The Beehive: the official blog of the Massachusetts Historical Society

"Preeminently a Good Hater": Lucius Manlius Sargent

The MHS is celebrating the Emancipation Proclamation, signed into law 150 years ago last month, through two exhibitions, “Forever Free: Lincoln & the Emancipation Proclamation,” and “Lincoln in Manuscript & Artifact.”  While myriad considerations were taken into account during the planning and passage, it is also important to not lose sight of the many people that staunchly opposed the action for an equal number of reasons. Not just the southern slaveholders but also their northern counterparts who worked to justify and maintain institutional slavery, often belittling those against it. It is important to remember this other side of the debate, not to revile them through the polished lens and brilliant clarity of hindsight, but to see how even such a seemingly sensible and morally upright idea can carry such fierce opposition by so many well-educated people.

One such person was Lucius Manlius Sargent, author, antiquary, temperance advocate, and member of the Massachusetts Historical Society. Born in Boston in 1786, the youngest of seven children, Sargent attended Phillips Exeter Academy until 1804 when he moved on to Harvard. At Harvard he produced one of his first publications, No. 1 of the New Milk Cheese, or, The Comi-heroic Thunderclap: a Semi-globular Publication Without Beginning and Without End. Quite a title! This work heaped scorn on a college official for a dispute Sargent had with him about the quality of the food served at the commons table. The backlash prevented Sargent from completing his course at Harvard. Harvard would eventually grant him a degree, in 1842, acknowledging his public services and excusing his earlier behavior.

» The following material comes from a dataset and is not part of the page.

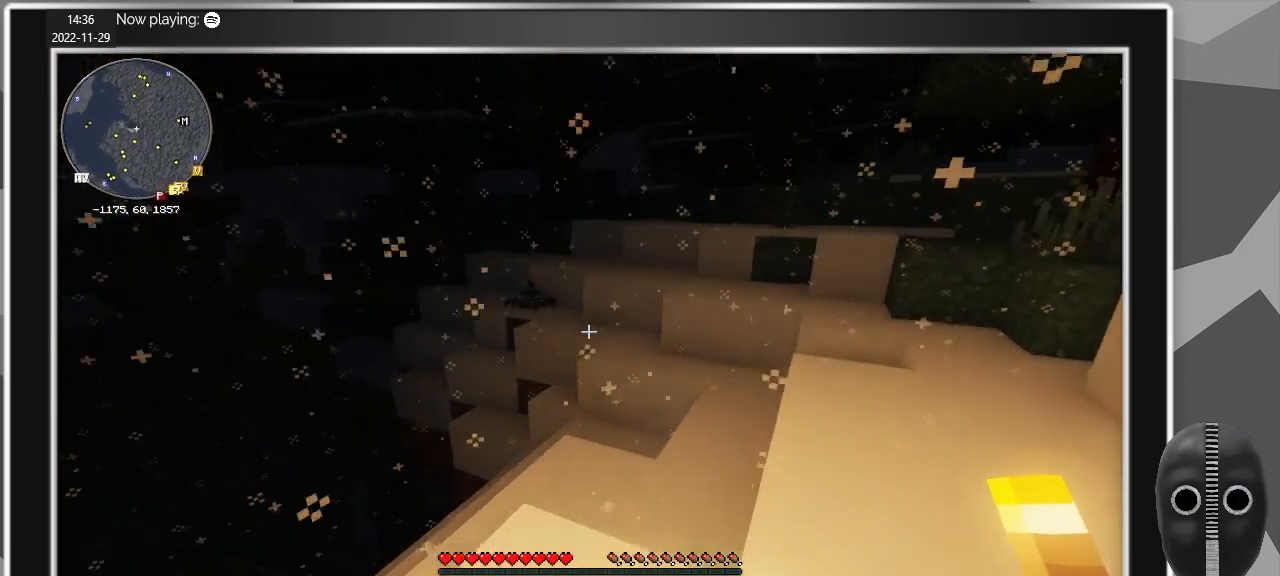
{"keys": ["d", "w"], "mouse": [], "events": []}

Sargent studied law and was admitted to the bar in 1811. He never practiced the profession to any extent, though, thanks in part to an inheritance and some conservative speculation. Instead, he turned to literature and published translations of Virgil into English verse, produced a volume of poems, and even penned an ode, “Wreaths for the Chieftain,” sung at the Boston peace celebration in 1815. Later, he took up the temperance banner and produced dozens of writings on the issue, including a series of 21 Temperance Tales created between 1833 and 1843. His writings and speeches on the topic were so vigorous that he became one of the most conspicuous leaders in the fight against liquor.

In the 1850s he leveled his criticism at prominent Bostonians who favored abolition. In August and September 1857 Sargent, writing under the pen name Sigma, sparred with William Lloyd Garrison in a series of newspaper columns. Published in the Boston Transcript, Sargent attacked abolitionist Parker Pillsbury, accusing him of, among other things, baptizing dogs. He also slammed ‘the infidel Garrison’ as a ‘brazen-faced blasphemer and slanderer,’ stating that Garrison was ‘slimy and slippery’ and seemed ‘to have an almost congenital diathesis towards falsehood and prevarication.’ When Garrison tried to respond the Transcript would not publish his comments so he resorted to publishing the retorts in his own Liberator

Sargent carried his contempt with him publishing an item titled Ballad of the Abolition Blunder-buss (1861), again as Sigma. The pamphlet was a criticism of Govenor John A. Andrew, Ralph Waldo Emerson, and the entire Massachusetts legislature, for a ‘high love-feast’ they held in January of that year and, more generally, for their anti-slavery views.

For a lengthier look at the life of Lucius Manlius Sargent, a man who  “was preeminently a good hater, but ... a conspicuous man in his day ... making rather valuable contributions to local history.”[1] see John Sheppard’s reminiscence of him in the New England Historical and Genealogical Register and Antiquarian Journal, Vol. XXV, No. 3 (July 1871).



[1] Sidney Gunn, “Sargent, Lucius Manlius,” Dictionary of American Biography, XVI (1937): 367.